La fiesta gloriosa
Que vivan las fiestas de Santander. El chupinazo ha sido la señal de salida de la diversión colectiva. Es una carrera de resistencia lúdica. Qué bien que las semanas de fiesta duren once días, que sean largas para que quepa todo: palas, rugby, tiovivos, hinchables, ciclismo, mercados, casetas, gastronomía, artesanía, toros, circo, ferias, fuegos artificiales, desfile de peñas, bolos, talleres… y siempre música y baile para acompañarnos por esos caminos de tradición.

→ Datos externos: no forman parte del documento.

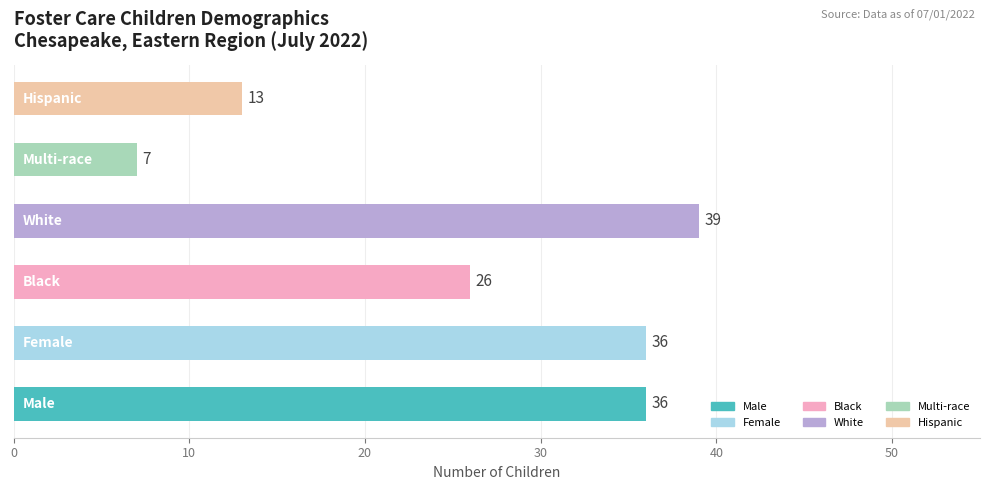

What is the greatest value displayed?

39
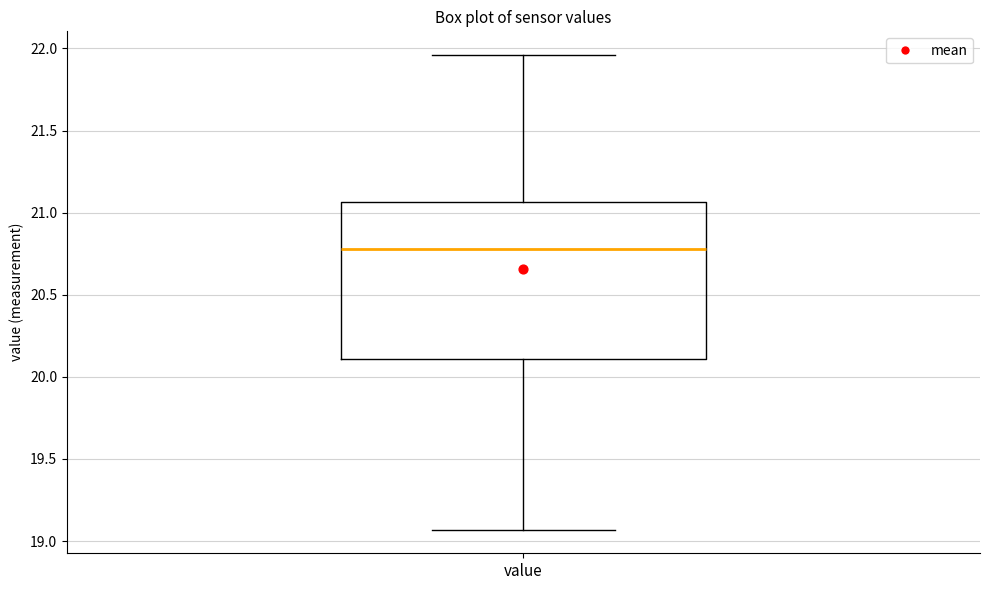

Read this box plot against the y-axis: the position of the median line, the range covered by the box, and the ends of both whiskers. The values are not printed on the chart, so give them approximately, as read against the axis.

median 20.80, box 20.10 to 21.05, whiskers 19.05 to 21.95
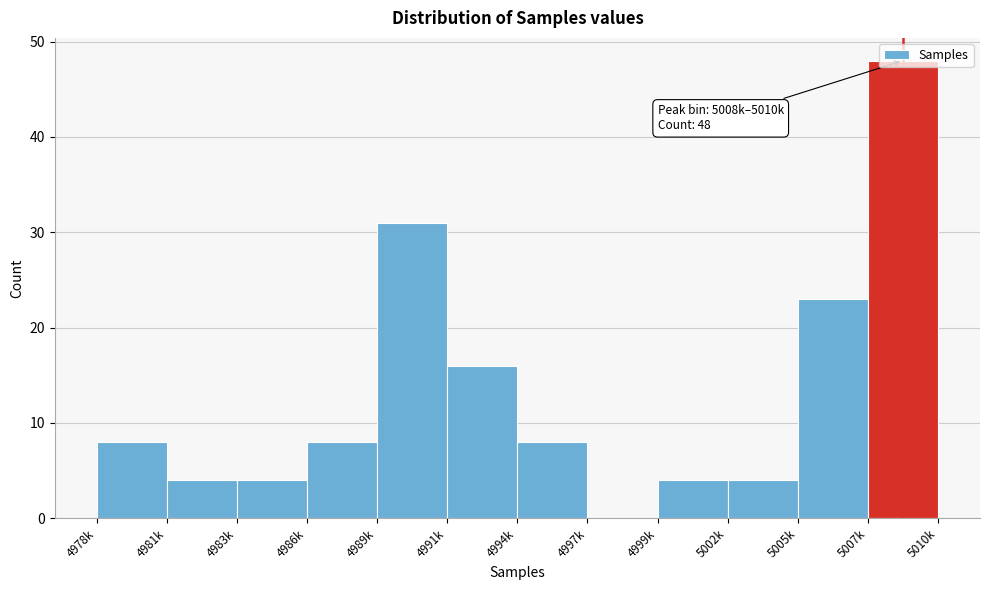

Which has a higher value, 4983k or 4986k?

4986k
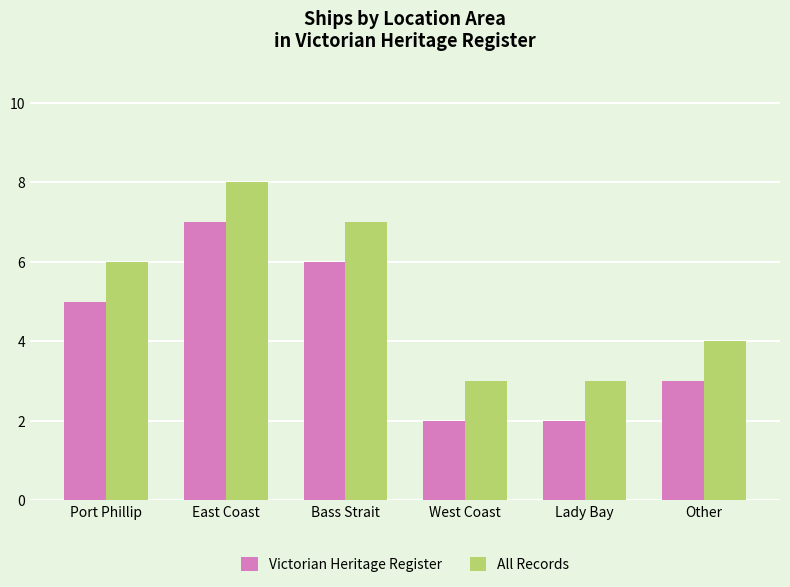

True or false: All Records has a value of 1 at Other.

False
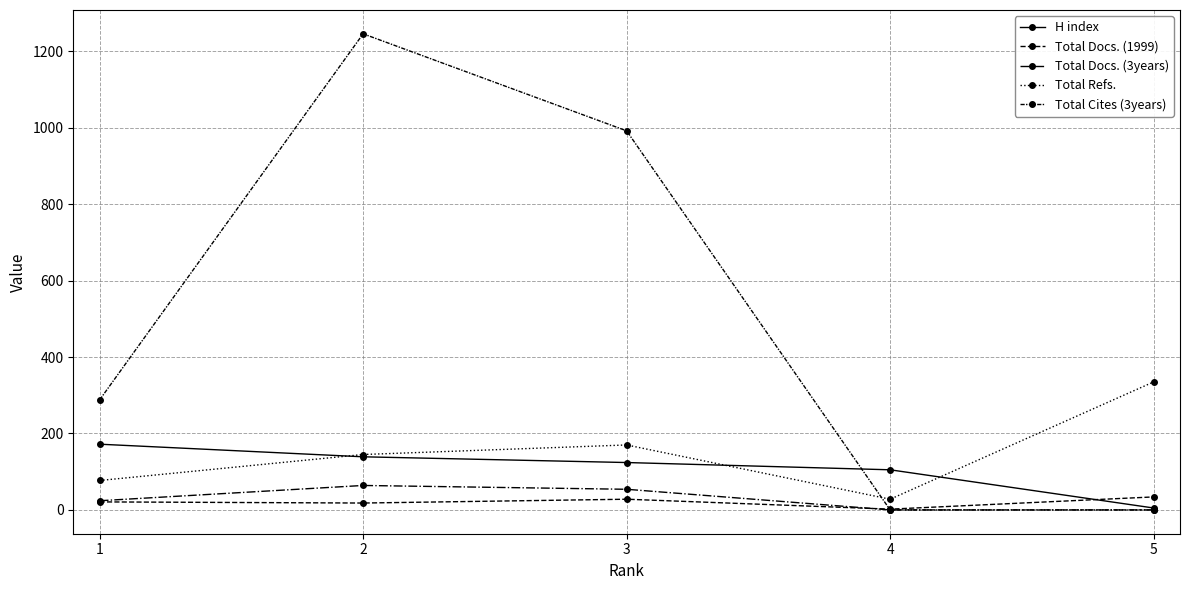

Reading left to right, extract all data points from this chart.

H index: 172	139	124	105	5
Total Docs. (1999): 21	18	28	2	34
Total Docs. (3years): 24	64	54	0	0
Total Refs.: 77	145	170	28	335
Total Cites (3years): 288	1246	992	0	0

Las fiestas siempre estuvieron vinculadas con devociones de santidad: San Juan, San Pedro, San Roque, San Celedonio, San Emeterio… Pero resulta que las de Santiago no tienen nada que ver con el apóstol, como parece deducirse de la cercanía del 25 de julio. Leo referencias de varios periodistas e historiadores que deducen que estas fiestas se deben a las ganas de divertirse en los últimos días de julio, ganas que se desahogaban con bailes campestres junto a la antigua ermita de los Santos Mártires que estaba adosada a la muralla en lo que hoy sería la Plaza Porticada. Al iniciarse el ensanche de la ciudad, la ermita, su romería y su fiesta fue trasladada al Alto Miranda en 1848, cerca de lo que sería merendero de un vecino llamado Santiago González, donde se celebraban las verbenas que él mismo divulgaba.
El éxito de aquellas fiestas populares animó al Consistorio a aprovechar el nombre de este conocido personaje y ampliar las fiestas cuando sobrevino la Revolución Gloriosa de septiembre de 1868 que provocó el exilio de Isabel II. El 7 de diciembre de ese año el Ayuntamiento aprobó crear una feria de verano en la ciudad entre los días 23 y 28 de julio con corridas de toros, puestos de venta en la Alameda Segunda y exposición de ganados en La Albericia.
Con ese origen de gloria y revolución, estas fiestas tienen más sabor popular. Que la incomodidad de los tumultos se compense con la alegría del jolgorio. Disfrutémoslas.